▸ GOAL:
Which lines in the data below contain the word "compensate"? Copy each one out in full.

▸ RECORDS SUPPLIED:
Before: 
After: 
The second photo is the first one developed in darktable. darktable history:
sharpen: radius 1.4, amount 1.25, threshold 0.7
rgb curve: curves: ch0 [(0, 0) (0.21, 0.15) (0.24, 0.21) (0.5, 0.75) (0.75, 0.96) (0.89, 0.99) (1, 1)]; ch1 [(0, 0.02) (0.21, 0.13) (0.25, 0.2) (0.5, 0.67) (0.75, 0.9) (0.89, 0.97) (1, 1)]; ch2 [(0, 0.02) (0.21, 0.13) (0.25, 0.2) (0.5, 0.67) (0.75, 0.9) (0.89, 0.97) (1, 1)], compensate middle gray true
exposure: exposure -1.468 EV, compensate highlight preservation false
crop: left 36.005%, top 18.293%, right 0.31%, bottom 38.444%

▸ WRITTEN ANSWER:
rgb curve: curves: ch0 [(0, 0) (0.21, 0.15) (0.24, 0.21) (0.5, 0.75) (0.75, 0.96) (0.89, 0.99) (1, 1)]; ch1 [(0, 0.02) (0.21, 0.13) (0.25, 0.2) (0.5, 0.67) (0.75, 0.9) (0.89, 0.97) (1, 1)]; ch2 [(0, 0.02) (0.21, 0.13) (0.25, 0.2) (0.5, 0.67) (0.75, 0.9) (0.89, 0.97) (1, 1)], compensate middle gray true
exposure: exposure -1.468 EV, compensate highlight preservation false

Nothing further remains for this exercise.